Before Sam could answer, applause showered the empty gym floor. Linda was hurried into its centre. Her speech wasn’t remarkable, so let’s skip it. When she walked off stage, the applause was more polite than genuine. The audience, restless, began to get up for the book signing.

Then, Sam walked into the centre of the gym, where Linda had stood a moment ago. With practiced fluency, he lowered the mic stand to his own height. This was unexpected. As the speakers screeched, the audience fell silent. Some sat back down.

“Hi, I’m Sam, from Linda’s book. I want to tell you that nothing in this book is true.” Despite having practiced the speech seventeen times, Sam felt a nervous urge to scan the gym. But he restrained himself because he knew if he looked to his right, he would be forced to meet a pair of intense eyes. He licked his lips instead.
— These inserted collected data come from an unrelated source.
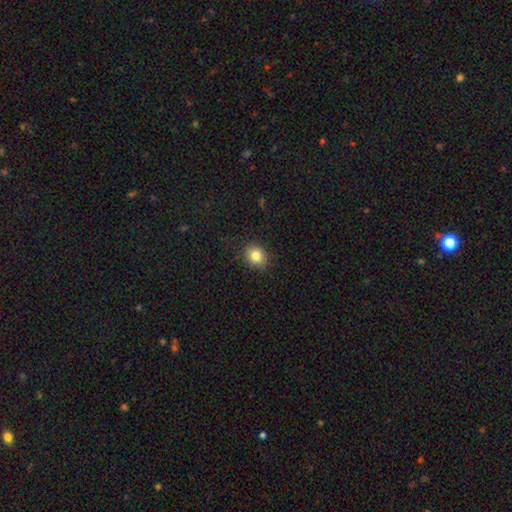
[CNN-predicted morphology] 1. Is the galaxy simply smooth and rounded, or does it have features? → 83% smooth, 11% star or artifact, 6% featured or disk.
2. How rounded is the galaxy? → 70% round, 29% in between, 1% cigar-shaped.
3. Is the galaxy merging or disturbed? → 87% none, 9% minor disturbance, 2% major disturbance, 1% merger.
“Don’t think of her as an activist for equality or undiscriminating love,” he continued. “There is no equal love in our story. She never loved me, at least not equally. I was just a convenient character to develop her made-up story, the story she wrote before our so-called elopement. It’s a story meant to astonish the media so good universities would accept her, a story where she supposedly helps me out of poverty. But she never actually tried to help me make money. She had that ten thousand dollars with her since the first day of our trip! She just wants all of you to believe she lived that astonishing life, which she did not! And look here, she already planned a second autobiography! The first chapter will be a painful break-up with me. I dare say that shall never happen now, because I won’t play along with her little plot!”

Big cameras zoomed into the torn planning page held in Sam’s raised hand. Everyone listened intently. It was only proper to finish the story with a moral.

“When I asked Linda why she didn’t just call it a novel, she answered that the story wasn’t extraordinary enough as fiction. It was only extraordinary enough for all of you as her real life, as non-fiction. My friends, please stop trying to make everyone believe you live a life that’s extraordinary by their standards. Stop living for them! These seemingly extraordinary things are not what makes your life extraordinary. You are the one who makes your life extraordinary.”

Standing ovation.

It was such a motivational speech that Linda rushed up to hug Sam, forgetting everything else. She declared that she now truly loves him. But a crowd seeking photos tore the two apart. A whirlwind formed on the gym floor. In its centre stood Sam. Linda stood four yards aside, a lone island, quite lost. The heartbreaking sentiments in her second autobiography wouldn’t be totally false now. But who would read it?


Yiyi Lou is a 17-year-old high school student from Nanjing, currently living in Vancouver. She loves movies, skateboarding, and rock and roll.